[SUPPLIED PASSAGE]
▼

Let's cut to the chase. Having sample code:

const int controlValue = 5;
std::vector<int> vect{ 0, 1, 2, 3 };
const auto result = std::any_of(vect.begin(), vect.end(), [](const int& item)
{
    return item == controlValue;
});

Notice that controlValue variable is not captured by the lambda expression. Additionally, in the cppreference for lambda expressions it is stated that [] - captures nothing

Using VS2015 for compilation of the above code gives an error which is not surprising:

error C3493: 'controlValue' cannot be implicitly captured because no default capture mode has been specified

However, when using MinGW with gcc 4.8.2 same example compiles and works. Some online compilers including gcc 5.4.0, clang 3.8.0 give similar result.

When controlValue loses its const then all tested compilers give the error all expect (that the variable is not captured which is fine).

▲

[ACTIVITIES]
1. Reproduce the part of the lambda capture post that opens with the words containing "However, when using" and closes with "which is fine).", swapping "compiles" for "builds".
2. According to the lambda capture post, why is the VS2015 compilation error not surprising?

[STUDY MATERIAL]
▼

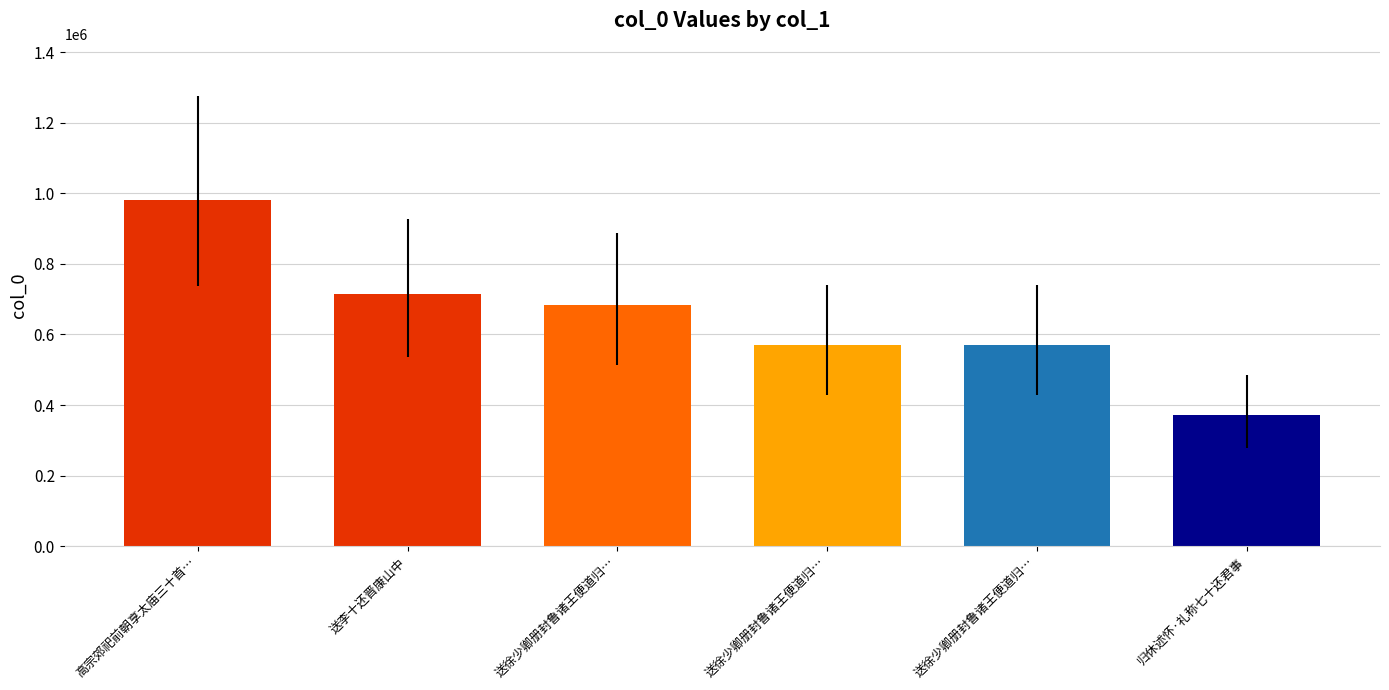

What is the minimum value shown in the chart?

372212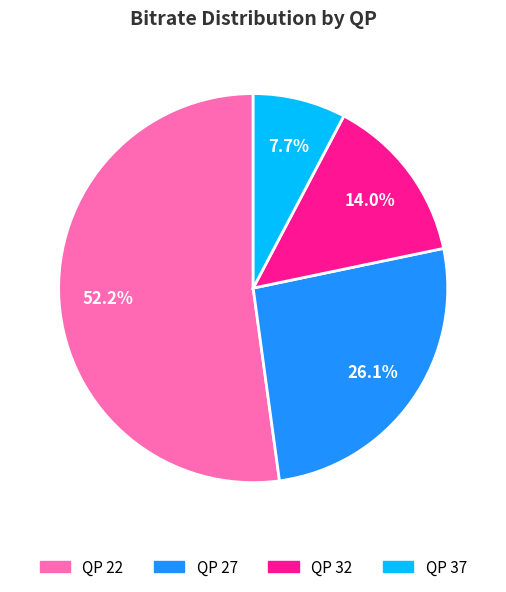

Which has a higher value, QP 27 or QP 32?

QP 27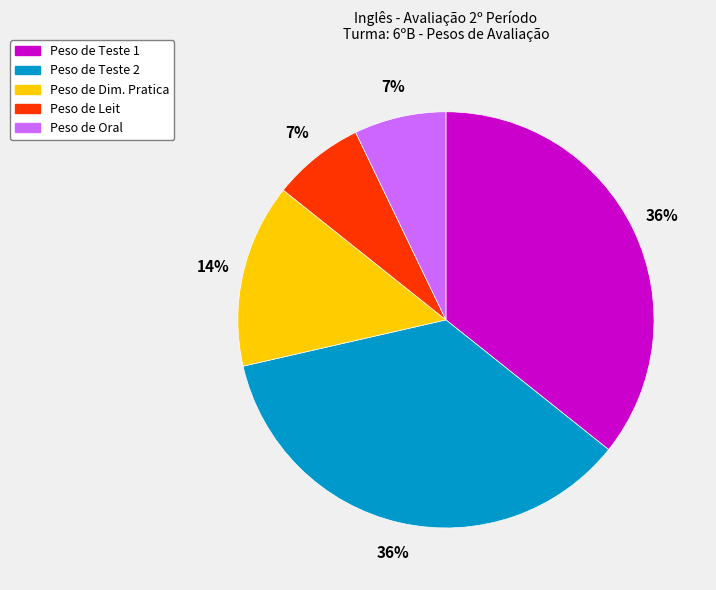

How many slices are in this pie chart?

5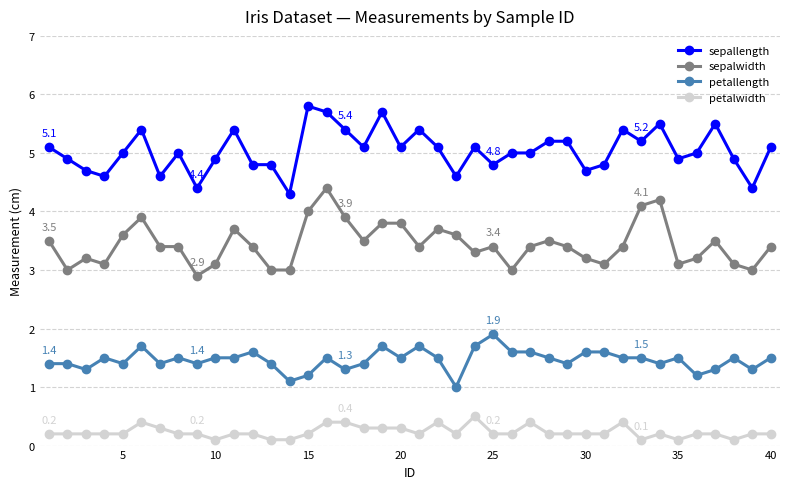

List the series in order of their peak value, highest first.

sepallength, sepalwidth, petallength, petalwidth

▲

[RESULTS FOR THE EXERCISE]
1.
However, when using MinGW with gcc 4.8.2 same example builds and works. Some online compilers including gcc 5.4.0, clang 3.8.0 give similar result.

When controlValue loses its const then all tested compilers give the error all expect (that the variable is not captured which is fine).

2. The controlValue variable is not captured by the lambda expression, and cppreference states that [] captures nothing.